# Training Tip From Tippykayak



## drofen (Feb 2, 2013)

Just wanted to highlight a training tip I picked up from Tippy. I think it's a great tool, and although it's been mentioned a couple times in passing, I also think it deserves to be highlighted. 

Maxwell is a truly eager-to-please pup, a very intelligent and relatively easy to train. I couldn't be happier with his personality. 

But he's also a 4 month old pup, and can be over-exuberant at times--usually when he hasn't seen one of us in awhile, or when food is involved.

But I've found that if I completely ignore him, folding my arms, even so far as to turn my back on him when he starts jumping up, or gets too excited, he will settle. He has quickly learned that when I do this, he needs to settle down, or I will continue to ignore him. 

As I understand it from Brian, this removes the reward of attention from the equation, even if it's negative attention. 

And we're so very lucky that attention from us is what Goldens seem to crave more than anything, because it can be a very effective tool when used correctly.

These days Maxwell has learned this lesson so well that he automatically sits when I fold my arms.

So Brian--thank you for this invaluable tool. It's made a huge difference in my training with Maxwell. :wave:


----------



## Wyatt's mommy (Feb 25, 2011)

It's a great technique and has been around a long time. It works great on Wyatt. However it didn't do nothing but make my first golden jump more.


----------



## Vhuynh2 (Feb 13, 2012)

The hard part is teaching others to react the same way.  
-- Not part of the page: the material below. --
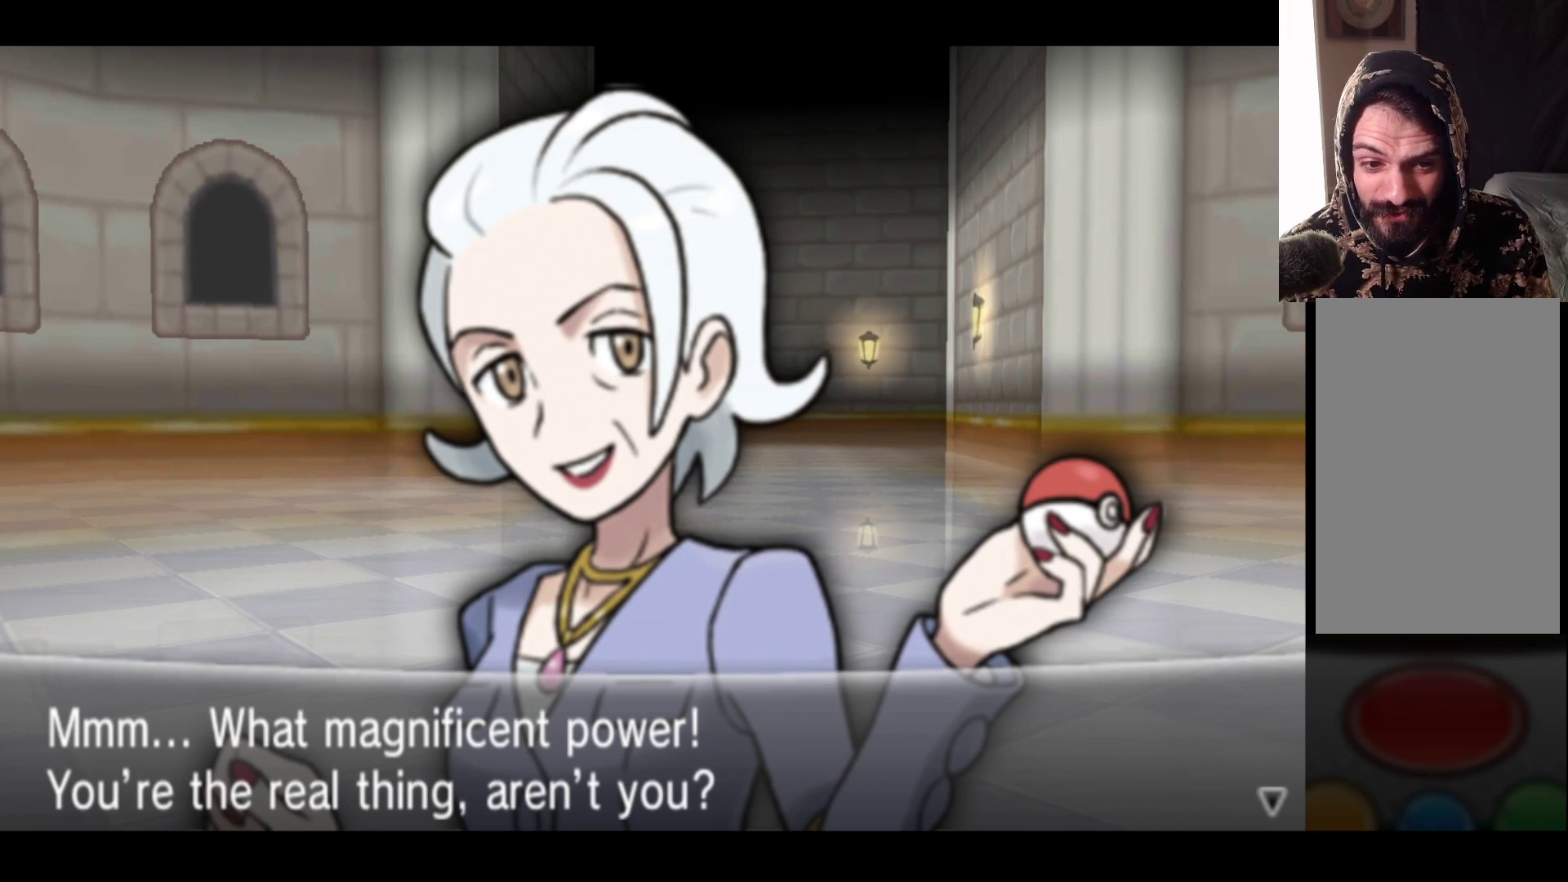
Gameplay with a controller (Xbox layout); each line is a JSON object with the inputs held at the frame after it. "events" lists button and stick changes between this image and that frame as [ms after this image, input, new state], when the widget could be followed in between.
{"buttons": ["A"], "left_stick": "center", "right_stick": "center", "events": [[500, "A", "down"]]}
I alway felt rude telling strangers to turn around and stop petting my puppy. 

Sent from Petguide.com App


----------



## Mayve (Aug 21, 2012)

Yep, we do this. Either when she brings a toys when she wants to play and we don't, or when she is to rambunctious, using teeth etc....it works very very well....and as someone said the real trick is getting others to do this as well

My parents are coming on Friday and I told them they weren't allowed to look at Sage when they came in, no speaking to her...no attention at all until she sits. Which she will automatically do as a default because she knows that we won't greet her when we come home until she sits...they are incredibly smart and something doesn't work they will move on to what does...


----------



## Wafer1141 (Mar 12, 2013)

Im having the same issue others have mentioned. Ryder is BAD about jumping on strangers. He has learned with us and never jumps on us but what can we do about people when we are out and about. We take him somewhere almost everyday and Im constantly yanking him off of people.


----------



## Mayve (Aug 21, 2012)

Wafer1141....we just simply don't let her meet people unless we can control the situation. So many people don't get it. If they aren't willing to ask first and then let me control how it goes, they aren't going to meet her...harsh maybe, but it is important to me that she learn the proper way to great people....

And yes, I have told people to stop when they approach her without asking. They can respond from offended to understanding. I don't care...it's not about them but about my dog...


----------



## drofen (Feb 2, 2013)

Wafer1141 said:


> Im having the same issue others have mentioned. Ryder is BAD about jumping on strangers. He has learned with us and never jumps on us but what can we do about people when we are out and about. We take him somewhere almost everyday and Im constantly yanking him off of people.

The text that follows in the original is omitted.